*TASK GOAL:* The answer must be every record below, reproduced exactly.

(THE INPUT begins)

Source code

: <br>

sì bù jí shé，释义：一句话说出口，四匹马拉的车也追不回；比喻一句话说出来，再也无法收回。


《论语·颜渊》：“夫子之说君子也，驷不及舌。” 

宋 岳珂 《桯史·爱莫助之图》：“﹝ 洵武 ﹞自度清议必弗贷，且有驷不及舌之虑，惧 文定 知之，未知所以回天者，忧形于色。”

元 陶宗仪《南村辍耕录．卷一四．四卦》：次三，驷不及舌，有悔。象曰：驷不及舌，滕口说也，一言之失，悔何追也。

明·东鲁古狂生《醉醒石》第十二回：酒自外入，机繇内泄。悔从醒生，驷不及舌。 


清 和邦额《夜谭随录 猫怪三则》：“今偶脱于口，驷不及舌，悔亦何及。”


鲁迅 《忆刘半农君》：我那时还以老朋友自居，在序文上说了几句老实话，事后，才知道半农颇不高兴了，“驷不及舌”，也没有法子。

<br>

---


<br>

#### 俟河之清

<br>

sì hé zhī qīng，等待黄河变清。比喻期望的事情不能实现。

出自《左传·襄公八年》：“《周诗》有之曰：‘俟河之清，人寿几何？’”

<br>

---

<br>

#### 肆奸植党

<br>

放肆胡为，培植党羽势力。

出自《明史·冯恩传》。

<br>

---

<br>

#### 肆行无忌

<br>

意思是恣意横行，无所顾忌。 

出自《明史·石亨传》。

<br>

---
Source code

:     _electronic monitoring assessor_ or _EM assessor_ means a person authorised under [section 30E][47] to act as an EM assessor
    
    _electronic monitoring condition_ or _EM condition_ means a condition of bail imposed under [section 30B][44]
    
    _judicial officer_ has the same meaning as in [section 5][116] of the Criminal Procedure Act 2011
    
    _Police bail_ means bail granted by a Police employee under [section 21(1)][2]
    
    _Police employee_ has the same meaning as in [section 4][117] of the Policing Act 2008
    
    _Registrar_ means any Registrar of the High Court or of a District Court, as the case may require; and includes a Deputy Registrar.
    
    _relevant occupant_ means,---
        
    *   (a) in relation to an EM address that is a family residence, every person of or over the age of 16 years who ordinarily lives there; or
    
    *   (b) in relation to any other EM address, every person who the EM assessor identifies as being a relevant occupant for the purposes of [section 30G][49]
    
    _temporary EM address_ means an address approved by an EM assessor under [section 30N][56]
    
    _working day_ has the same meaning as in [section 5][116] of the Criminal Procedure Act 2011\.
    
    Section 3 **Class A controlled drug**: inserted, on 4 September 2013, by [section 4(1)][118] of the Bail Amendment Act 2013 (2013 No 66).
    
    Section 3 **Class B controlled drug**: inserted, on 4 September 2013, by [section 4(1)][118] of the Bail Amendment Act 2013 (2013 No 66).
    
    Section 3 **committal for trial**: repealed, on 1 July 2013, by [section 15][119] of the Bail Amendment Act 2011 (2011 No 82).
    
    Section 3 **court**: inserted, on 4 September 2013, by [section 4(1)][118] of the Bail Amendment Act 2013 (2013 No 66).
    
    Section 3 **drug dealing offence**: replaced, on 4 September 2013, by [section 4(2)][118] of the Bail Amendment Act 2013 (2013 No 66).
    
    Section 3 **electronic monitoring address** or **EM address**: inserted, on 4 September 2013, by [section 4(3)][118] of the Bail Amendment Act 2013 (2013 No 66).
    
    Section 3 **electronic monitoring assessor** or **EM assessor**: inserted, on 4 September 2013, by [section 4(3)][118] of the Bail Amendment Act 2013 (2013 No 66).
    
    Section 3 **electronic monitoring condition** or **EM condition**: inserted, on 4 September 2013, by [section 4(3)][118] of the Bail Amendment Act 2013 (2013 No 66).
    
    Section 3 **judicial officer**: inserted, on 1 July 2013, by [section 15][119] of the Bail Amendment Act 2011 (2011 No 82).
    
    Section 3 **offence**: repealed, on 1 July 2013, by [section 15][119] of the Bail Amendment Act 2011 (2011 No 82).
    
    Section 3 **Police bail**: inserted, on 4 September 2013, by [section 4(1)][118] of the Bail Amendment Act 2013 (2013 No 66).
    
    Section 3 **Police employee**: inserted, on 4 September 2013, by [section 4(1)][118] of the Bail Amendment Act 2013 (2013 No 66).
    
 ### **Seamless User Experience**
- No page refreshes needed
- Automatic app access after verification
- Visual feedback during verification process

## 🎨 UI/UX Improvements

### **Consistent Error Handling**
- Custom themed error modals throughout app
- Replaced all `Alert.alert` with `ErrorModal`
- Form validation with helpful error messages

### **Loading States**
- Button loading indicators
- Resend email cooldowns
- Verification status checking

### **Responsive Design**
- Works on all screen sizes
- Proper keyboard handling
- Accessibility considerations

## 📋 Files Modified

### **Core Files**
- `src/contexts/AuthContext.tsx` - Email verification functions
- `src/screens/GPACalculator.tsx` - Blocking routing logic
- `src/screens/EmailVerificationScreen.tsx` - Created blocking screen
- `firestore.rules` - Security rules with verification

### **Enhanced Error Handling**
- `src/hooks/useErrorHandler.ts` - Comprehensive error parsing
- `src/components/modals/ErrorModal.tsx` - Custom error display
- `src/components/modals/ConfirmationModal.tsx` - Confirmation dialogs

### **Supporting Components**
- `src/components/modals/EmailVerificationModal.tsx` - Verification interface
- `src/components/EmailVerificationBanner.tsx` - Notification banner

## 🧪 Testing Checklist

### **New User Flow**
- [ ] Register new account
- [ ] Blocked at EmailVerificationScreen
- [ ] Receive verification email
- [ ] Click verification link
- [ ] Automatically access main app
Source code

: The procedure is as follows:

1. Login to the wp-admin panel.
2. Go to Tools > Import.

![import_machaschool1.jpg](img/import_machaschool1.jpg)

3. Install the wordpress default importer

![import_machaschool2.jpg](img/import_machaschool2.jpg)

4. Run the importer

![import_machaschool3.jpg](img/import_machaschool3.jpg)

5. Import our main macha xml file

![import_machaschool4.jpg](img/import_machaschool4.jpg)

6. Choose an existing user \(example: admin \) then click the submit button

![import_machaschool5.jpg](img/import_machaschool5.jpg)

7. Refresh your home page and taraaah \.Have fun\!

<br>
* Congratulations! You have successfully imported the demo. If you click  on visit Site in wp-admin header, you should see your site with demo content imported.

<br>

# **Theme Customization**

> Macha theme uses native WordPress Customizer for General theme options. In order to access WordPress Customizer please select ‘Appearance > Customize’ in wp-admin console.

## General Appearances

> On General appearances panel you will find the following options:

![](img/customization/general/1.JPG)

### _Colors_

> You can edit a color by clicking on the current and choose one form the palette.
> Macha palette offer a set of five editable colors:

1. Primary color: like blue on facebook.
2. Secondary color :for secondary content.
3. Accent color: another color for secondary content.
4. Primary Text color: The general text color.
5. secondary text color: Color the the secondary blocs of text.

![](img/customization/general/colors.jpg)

(THE INPUT ends)

*EXERCISE RESPONSE:*
Source code

: <br>

sì bù jí shé，释义：一句话说出口，四匹马拉的车也追不回；比喻一句话说出来，再也无法收回。


《论语·颜渊》：“夫子之说君子也，驷不及舌。” 

宋 岳珂 《桯史·爱莫助之图》：“﹝ 洵武 ﹞自度清议必弗贷，且有驷不及舌之虑，惧 文定 知之，未知所以回天者，忧形于色。”

元 陶宗仪《南村辍耕录．卷一四．四卦》：次三，驷不及舌，有悔。象曰：驷不及舌，滕口说也，一言之失，悔何追也。

明·东鲁古狂生《醉醒石》第十二回：酒自外入，机繇内泄。悔从醒生，驷不及舌。 


清 和邦额《夜谭随录 猫怪三则》：“今偶脱于口，驷不及舌，悔亦何及。”


鲁迅 《忆刘半农君》：我那时还以老朋友自居，在序文上说了几句老实话，事后，才知道半农颇不高兴了，“驷不及舌”，也没有法子。

<br>

---


<br>

#### 俟河之清

<br>

sì hé zhī qīng，等待黄河变清。比喻期望的事情不能实现。

出自《左传·襄公八年》：“《周诗》有之曰：‘俟河之清，人寿几何？’”

<br>

---

<br>

#### 肆奸植党

<br>

放肆胡为，培植党羽势力。

出自《明史·冯恩传》。

<br>

---

<br>

#### 肆行无忌

<br>

意思是恣意横行，无所顾忌。 

出自《明史·石亨传》。

<br>

---
Source code

:     _electronic monitoring assessor_ or _EM assessor_ means a person authorised under [section 30E][47] to act as an EM assessor
    
    _electronic monitoring condition_ or _EM condition_ means a condition of bail imposed under [section 30B][44]
    
    _judicial officer_ has the same meaning as in [section 5][116] of the Criminal Procedure Act 2011
    
    _Police bail_ means bail granted by a Police employee under [section 21(1)][2]
    
    _Police employee_ has the same meaning as in [section 4][117] of the Policing Act 2008
    
    _Registrar_ means any Registrar of the High Court or of a District Court, as the case may require; and includes a Deputy Registrar.
    
    _relevant occupant_ means,---
        
    *   (a) in relation to an EM address that is a family residence, every person of or over the age of 16 years who ordinarily lives there; or
    
    *   (b) in relation to any other EM address, every person who the EM assessor identifies as being a relevant occupant for the purposes of [section 30G][49]
    
    _temporary EM address_ means an address approved by an EM assessor under [section 30N][56]
    
    _working day_ has the same meaning as in [section 5][116] of the Criminal Procedure Act 2011\.
    
    Section 3 **Class A controlled drug**: inserted, on 4 September 2013, by [section 4(1)][118] of the Bail Amendment Act 2013 (2013 No 66).
    
    Section 3 **Class B controlled drug**: inserted, on 4 September 2013, by [section 4(1)][118] of the Bail Amendment Act 2013 (2013 No 66).
    
    Section 3 **committal for trial**: repealed, on 1 July 2013, by [section 15][119] of the Bail Amendment Act 2011 (2011 No 82).
    
    Section 3 **court**: inserted, on 4 September 2013, by [section 4(1)][118] of the Bail Amendment Act 2013 (2013 No 66).
    
    Section 3 **drug dealing offence**: replaced, on 4 September 2013, by [section 4(2)][118] of the Bail Amendment Act 2013 (2013 No 66).
    
    Section 3 **electronic monitoring address** or **EM address**: inserted, on 4 September 2013, by [section 4(3)][118] of the Bail Amendment Act 2013 (2013 No 66).
    
    Section 3 **electronic monitoring assessor** or **EM assessor**: inserted, on 4 September 2013, by [section 4(3)][118] of the Bail Amendment Act 2013 (2013 No 66).
    
    Section 3 **electronic monitoring condition** or **EM condition**: inserted, on 4 September 2013, by [section 4(3)][118] of the Bail Amendment Act 2013 (2013 No 66).
    
    Section 3 **judicial officer**: inserted, on 1 July 2013, by [section 15][119] of the Bail Amendment Act 2011 (2011 No 82).
    
    Section 3 **offence**: repealed, on 1 July 2013, by [section 15][119] of the Bail Amendment Act 2011 (2011 No 82).
    
    Section 3 **Police bail**: inserted, on 4 September 2013, by [section 4(1)][118] of the Bail Amendment Act 2013 (2013 No 66).
    
    Section 3 **Police employee**: inserted, on 4 September 2013, by [section 4(1)][118] of the Bail Amendment Act 2013 (2013 No 66).
    
 ### **Seamless User Experience**
- No page refreshes needed
- Automatic app access after verification
- Visual feedback during verification process

## 🎨 UI/UX Improvements

### **Consistent Error Handling**
- Custom themed error modals throughout app
- Replaced all `Alert.alert` with `ErrorModal`
- Form validation with helpful error messages

### **Loading States**
- Button loading indicators
- Resend email cooldowns
- Verification status checking

### **Responsive Design**
- Works on all screen sizes
- Proper keyboard handling
- Accessibility considerations

## 📋 Files Modified

### **Core Files**
- `src/contexts/AuthContext.tsx` - Email verification functions
- `src/screens/GPACalculator.tsx` - Blocking routing logic
- `src/screens/EmailVerificationScreen.tsx` - Created blocking screen
- `firestore.rules` - Security rules with verification

### **Enhanced Error Handling**
- `src/hooks/useErrorHandler.ts` - Comprehensive error parsing
- `src/components/modals/ErrorModal.tsx` - Custom error display
- `src/components/modals/ConfirmationModal.tsx` - Confirmation dialogs

### **Supporting Components**
- `src/components/modals/EmailVerificationModal.tsx` - Verification interface
- `src/components/EmailVerificationBanner.tsx` - Notification banner

## 🧪 Testing Checklist

### **New User Flow**
- [ ] Register new account
- [ ] Blocked at EmailVerificationScreen
- [ ] Receive verification email
- [ ] Click verification link
- [ ] Automatically access main app
Source code

: The procedure is as follows:

1. Login to the wp-admin panel.
2. Go to Tools > Import.

![import_machaschool1.jpg](img/import_machaschool1.jpg)

3. Install the wordpress default importer

![import_machaschool2.jpg](img/import_machaschool2.jpg)

4. Run the importer

![import_machaschool3.jpg](img/import_machaschool3.jpg)

5. Import our main macha xml file

![import_machaschool4.jpg](img/import_machaschool4.jpg)

6. Choose an existing user \(example: admin \) then click the submit button

![import_machaschool5.jpg](img/import_machaschool5.jpg)

7. Refresh your home page and taraaah \.Have fun\!

<br>
* Congratulations! You have successfully imported the demo. If you click  on visit Site in wp-admin header, you should see your site with demo content imported.

<br>

# **Theme Customization**

> Macha theme uses native WordPress Customizer for General theme options. In order to access WordPress Customizer please select ‘Appearance > Customize’ in wp-admin console.

## General Appearances

> On General appearances panel you will find the following options:

![](img/customization/general/1.JPG)

### _Colors_

> You can edit a color by clicking on the current and choose one form the palette.
> Macha palette offer a set of five editable colors:

1. Primary color: like blue on facebook.
2. Secondary color :for secondary content.
3. Accent color: another color for secondary content.
4. Primary Text color: The general text color.
5. secondary text color: Color the the secondary blocs of text.

![](img/customization/general/colors.jpg)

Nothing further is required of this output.